L’avvicinamento alla parte popolare non lo salvò comunque dalle successive condanne inferte ai ghibellini dal nuovo regime guelfo, e fu costretto a lasciare Firenze nel 1267 con molti altri esponenti della sua casata.
Negli anni seguenti alcuni Soldanieri sono rammentati tra gli esuli ghibellini: tra di loro si distinse in particolare messer Gualterone di Chiarissimo Rinaldeschi, ambasciatore dei ghibellini estrinseci in occasione del tentativo di pacificazione promosso nel 1273 da papa Gregorio X. È probabilmente collegata a questi eventi una lettera del febbraio di quell’anno con la quale Carlo I d’Angiò ordinava al suo vicario in Firenze di cessare di molestare i Soldanieri – tra i quali sono citati i figli di Giandonato – e di non distruggerne i beni in quanto suoi fedeli.
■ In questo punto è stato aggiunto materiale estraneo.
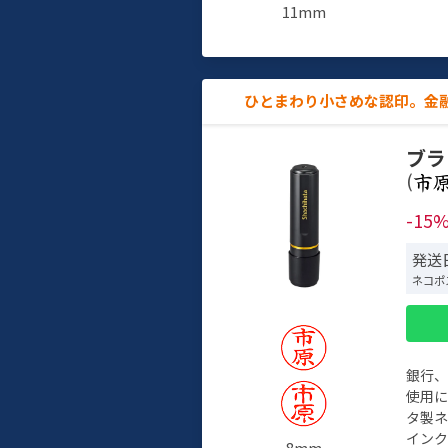
11mm
ひとまわり小さめな認印。金
ブラ
(
-15
発送日
ネコポ
銀行
使用
タ製
イン
8mm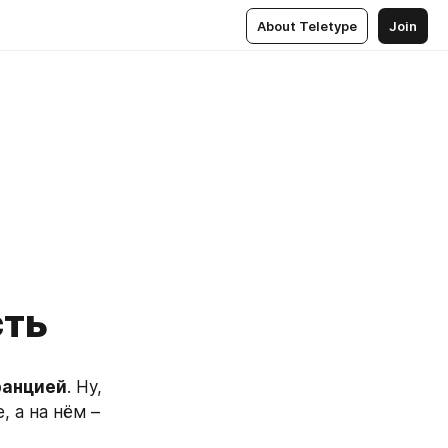
About Teletype
Join
сть
анцией
. Ну, 
 а на нём –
Gianni Soldanieri tuttavia giurò ancora una volta come ghibellino in occasione della successiva pacificazione promossa da papa Niccolò III e mediata dal cardinale Latino Malabranca (1280). Negli atti della sentenza di pace, compare fra i cavalieri aurati di parte ghibellina, registrato nel sesto di San Pier Scheraggio: circostanza questa che lascia presumere una sua emarginazione o allontanamento dal resto della casata, visto che tutti i Soldanieri sono registrati nel sesto di Borgo. Fu questo forse uno strascico degli eventi del novembre 1266 e del tradimento della parte ghibellina (anche se, invero, il cronista Paolino Pieri afferma che tutti i Soldanieri si schierarono con il Popolo in quella occasione).
Gianni Soldanieri compare un’ultima volta in alcuni documenti del 1285 relativi a una rappresaglia che gli era stata concessa contro il Comune di Prato per il pagamento di un non meglio specificato salario. Si ignora la data di morte.
Il tradimento della parte ghibellina nel 1266 gli garantì la condanna da parte di Dante, che nella Commedia ne incontra lo spirito all’Inferno, confitto nel ghiaccio dell’Antenora insieme ad altri traditori della patria (Inferno XXXII, 121). Giovanni Villani, invece, pur rammentandone il gesto avverso ai ghibellini, lo cita tra i personaggi più illustri di Firenze, vittime dell’incomprensione dei propri concittadini. L’assoluzione del cronista fu forse dettata dalla sua simpatia per il movimento popolare: nell’azione di Soldanieri, Villani vide dunque non tanto un tradimento verso i ghibellini, quanto un gesto di attaccamento alla patria, analogo a quello che pochi anni prima aveva spinto un altro ghibellino, Farinata degli Uberti, a contrapporsi alla propria parte per salvare Firenze dalla distruzione.